Excerpt:
────────────────────────────────────────

The famous 3 Kings monument in front of Lanna Folklife Museum

I spent my last day in Chiang Mai by joining a day tour to the Doi Inthangon National Park. I paid 1200 baht for the tour which I booked via the hotel. I could have made a cheaper deal if I booked it directly to the company but I guess it was one of those times that I did not mind paying a little bit more to save me from all the fuss of booking it myself. Somebody in the tour told me that he only paid 1000 baht so I guess the hotel took 200 baht off the deal which was alright to me because nothing is free nowadays.

The tour took us to a couple of waterfalls but having been to the land of thousands waterfalls earlier this year it is no longer easy to impress me when it comes to waterfalls. After going to a small village whose residents plant and grow their own coffee, and weave their own clothes, the van took us to the highest peak in Thailand. So just like that I found myself standing at the highest point in all of Thailand. I have never been to the highest point of a country without even breaking a sweat before so it was quite an experience to me. LOL.

────────────────────────────────────────

Dataset records:
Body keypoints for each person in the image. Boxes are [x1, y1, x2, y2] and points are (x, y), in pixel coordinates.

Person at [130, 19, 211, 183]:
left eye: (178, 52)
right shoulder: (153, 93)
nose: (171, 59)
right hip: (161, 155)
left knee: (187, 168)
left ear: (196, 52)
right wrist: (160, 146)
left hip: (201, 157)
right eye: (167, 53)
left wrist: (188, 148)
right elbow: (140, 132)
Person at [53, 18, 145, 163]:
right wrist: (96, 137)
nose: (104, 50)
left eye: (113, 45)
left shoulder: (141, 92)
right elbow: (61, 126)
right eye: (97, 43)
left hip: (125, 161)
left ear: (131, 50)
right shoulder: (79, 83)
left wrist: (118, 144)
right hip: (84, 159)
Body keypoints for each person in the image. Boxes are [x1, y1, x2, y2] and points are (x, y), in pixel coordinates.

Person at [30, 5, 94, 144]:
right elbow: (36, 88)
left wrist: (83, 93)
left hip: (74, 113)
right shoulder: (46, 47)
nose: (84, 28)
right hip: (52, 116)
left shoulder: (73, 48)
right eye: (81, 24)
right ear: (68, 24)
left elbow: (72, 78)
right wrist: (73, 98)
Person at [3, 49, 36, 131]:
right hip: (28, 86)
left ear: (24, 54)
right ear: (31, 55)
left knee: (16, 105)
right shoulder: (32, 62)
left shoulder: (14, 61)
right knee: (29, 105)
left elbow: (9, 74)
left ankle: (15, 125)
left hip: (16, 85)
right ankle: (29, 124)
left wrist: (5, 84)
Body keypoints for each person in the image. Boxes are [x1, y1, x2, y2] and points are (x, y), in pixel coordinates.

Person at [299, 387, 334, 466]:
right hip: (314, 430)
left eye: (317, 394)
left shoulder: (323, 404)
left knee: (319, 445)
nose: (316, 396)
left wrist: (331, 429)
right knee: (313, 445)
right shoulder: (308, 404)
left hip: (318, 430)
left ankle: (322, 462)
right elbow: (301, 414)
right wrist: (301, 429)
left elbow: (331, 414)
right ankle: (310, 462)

────────────────────────────────────────

Directions for this task: Set down the passage from the Chiang Mai travel excerpt, starting with "The famous 3" and going on through "is free nowadays.".

Written reply:
The famous 3 Kings monument in front of Lanna Folklife Museum

I spent my last day in Chiang Mai by joining a day tour to the Doi Inthangon National Park. I paid 1200 baht for the tour which I booked via the hotel. I could have made a cheaper deal if I booked it directly to the company but I guess it was one of those times that I did not mind paying a little bit more to save me from all the fuss of booking it myself. Somebody in the tour told me that he only paid 1000 baht so I guess the hotel took 200 baht off the deal which was alright to me because nothing is free nowadays.